Une expertise interculturelle établie

Historiquement, la CSMB fait par ailleurs figure d'une commission scolaire disposant d'une expertise établie en matière de relations interculturelles. Certaines des six commissions scolaires dont le regroupement a conduit à la création de la CSMB vivaient depuis deux décennies et plus au coeur de dynamiques multiculturelles.

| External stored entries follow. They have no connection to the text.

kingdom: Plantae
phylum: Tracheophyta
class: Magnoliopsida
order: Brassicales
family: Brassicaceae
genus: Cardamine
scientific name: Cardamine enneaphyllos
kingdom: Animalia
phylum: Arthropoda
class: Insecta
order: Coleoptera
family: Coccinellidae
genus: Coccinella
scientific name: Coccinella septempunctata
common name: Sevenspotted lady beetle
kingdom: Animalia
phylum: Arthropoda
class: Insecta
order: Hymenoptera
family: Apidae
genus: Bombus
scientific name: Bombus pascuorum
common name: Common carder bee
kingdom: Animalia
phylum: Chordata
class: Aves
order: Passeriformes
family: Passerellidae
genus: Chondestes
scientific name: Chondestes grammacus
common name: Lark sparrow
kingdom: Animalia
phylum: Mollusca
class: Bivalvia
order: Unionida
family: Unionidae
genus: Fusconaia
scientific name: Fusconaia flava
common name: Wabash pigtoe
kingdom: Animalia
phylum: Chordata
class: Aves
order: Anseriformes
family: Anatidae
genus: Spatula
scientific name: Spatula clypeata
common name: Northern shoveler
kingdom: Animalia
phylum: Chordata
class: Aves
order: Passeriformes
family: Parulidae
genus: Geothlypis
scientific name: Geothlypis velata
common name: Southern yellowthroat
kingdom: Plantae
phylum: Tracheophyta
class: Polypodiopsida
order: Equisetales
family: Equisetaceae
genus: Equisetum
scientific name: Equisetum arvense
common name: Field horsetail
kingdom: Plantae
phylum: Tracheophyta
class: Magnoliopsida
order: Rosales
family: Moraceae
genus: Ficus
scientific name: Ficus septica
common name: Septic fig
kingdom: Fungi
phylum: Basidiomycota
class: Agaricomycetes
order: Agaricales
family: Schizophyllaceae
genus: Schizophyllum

La mise en place de la CSMB, en 1998, a été suivie par le développement et l'adoption d'une politique d'intégration scolaire des élèves non francophones, d'éducation interculturelle et d'éducation à la citoyenneté, dès 1999, et d'une politique culturelle (abordant la culture dans son sens le plus large, dont le "vivre-ensemble et le respect des différences"), en 2003. Ces gestes institutionnels visaient tant à préserver les acquis du passé qu'à assumer un leadership ancré dans le présent.

À l'heure présente, la CSMB dessert 45 000 élèves provenant de 197 pays d'origine. De plus, 50 p. cent des mères de ses élèves du primaire et du secondaire sont nées hors du Canada (dont 2% aux Philippines). Cette impressionnante mosaïque s'exprime quotidiennement, au sein de 88 établissements. Elle témoigne d'elle-même de l'aptitude des milieux et de la Commission scolaire à favoriser et promouvoir la cohabitation harmonieuse et enrichissante.

Fédération des associations canado-philippines du Québec

La CSMB avait par ailleurs récemment répondu à une invitation de la Fédération des associations canado-philippines du Québec d'établir un dialogue. Trois rencontres ont eu lieu : le 15 mai, le 20 mai et le 7 juin. Au sortir de la rencontre de ce jour, la CSMB annonce qu'elle propose aux représentants de la Fédération de procéder formellement à l'acheminement de leurs recommandations qui seront, sur réception, à ce titre, prises en considération.

Lors des deux premières rencontres, la CSMB a de bonne foi expliqué, à maintes reprises, le geste posé auprès du jeune Luc Cagadoc, de même que son intention éducative. En contrepartie, les demandes formulées par la Fédération des associations canado-philippines du Québec n'ont fait que croître, passant de quatre à neuf. La CSMB estime que ces demandes trouvent essentiellement déjà leur écho dans les politiques et cadres de gestion existants et en application à la Commission scolaire.

Cela dit, la CSMB demeure peinée de la tournure et de l'ampleur qu'a prise l'intervention éducative en cause et assure, tant ses élèves, leurs parents et l'ensemble des citoyens, dont les membres de la communauté philippine, de son plein respect des cultures, pratiques, us et coutumes de chacun.